GIVEN INFORMATION Block Start
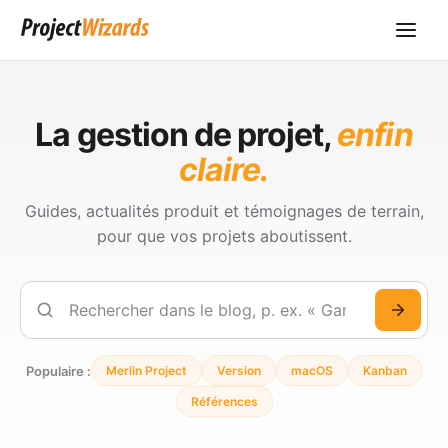
La gestion de projet,
enfin
claire.
Guides, actualités produit et témoignages de terrain,
pour que vos projets aboutissent.
Rechercher
Populaire :
Merlin Project
Version
macOS
Kanban
Références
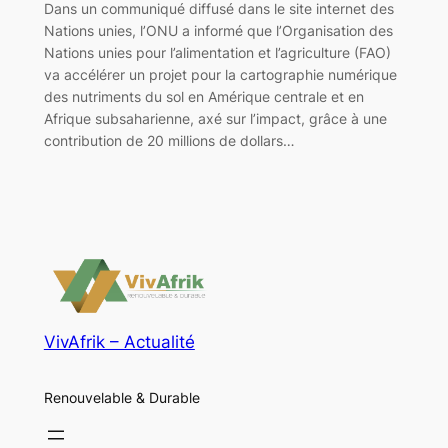
Dans un communiqué diffusé dans le site internet des
Nations unies, l’ONU a informé que l’Organisation des
Nations unies pour l’alimentation et l’agriculture (FAO)
va accélérer un projet pour la cartographie numérique
des nutriments du sol en Amérique centrale et en
Afrique subsaharienne, axé sur l’impact, grâce à une
contribution de 20 millions de dollars…
VivAfrik – Actualité
Renouvelable & Durable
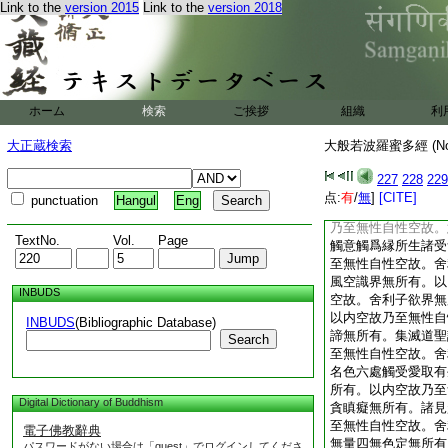
Link to the
version 2015
Link to the
version 2018
身意處無所有。以内
故。色處無所有。聲
内空故乃至無性自性
界眼識界及眼觸眼觸
有。以内空故乃至無
耳識界及耳觸耳觸爲
ホーム
検索
ご挨拶
組織
利
内空故乃至無性自性
界及鼻觸鼻觸爲縁所
大正蔵検索
大般若波羅蜜多經 (N
空故乃至無性自性空
及舌觸舌觸爲縁所生
227
228
229
故乃至無性自性空故
点:
有
/
無
]
[CITE]
punctuation
Hangul
Eng
身觸身觸爲縁所生諸
乃至無性自性空故。
TextNo.
Vol.
Page
觸意觸爲縁所生諸受
至無性自性空故。舍
風空識界無所有。以
INBUDS
空故。舍利子欲界無
以内空故乃至無性自
INBUDS
(Bibliographic Database)
諦無所有。集滅道聖
Search
至無性自性空故。舍
名色六處觸受愛取有
所有。以内空故乃至
Digital Dictionary of Buddhism
貪瞋癡無所有。諸見
至無性自性空故。舍
電子佛教辭典
無量四無色定無所有
パスワードがない場合は「guest」でログインしてくださ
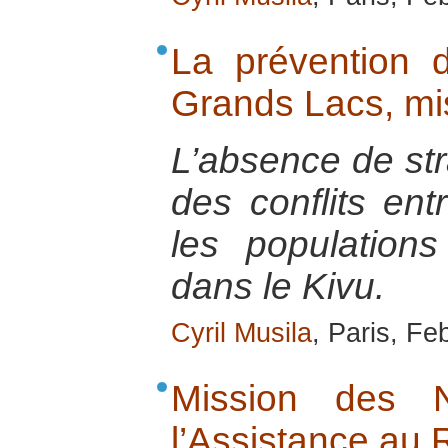
La prévention d
Grands Lacs, mi
L’absence de str
des conflits ent
les populations
dans le Kivu.
Cyril Musila
, Paris, Fe
Mission des N
l’Assistance a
GIVEN INFORMATION Block End
### WORK ITEM:
If a line in the records holds the string "dans", count it, and give only the total.

### RESULT OF THE EXERCISE:
2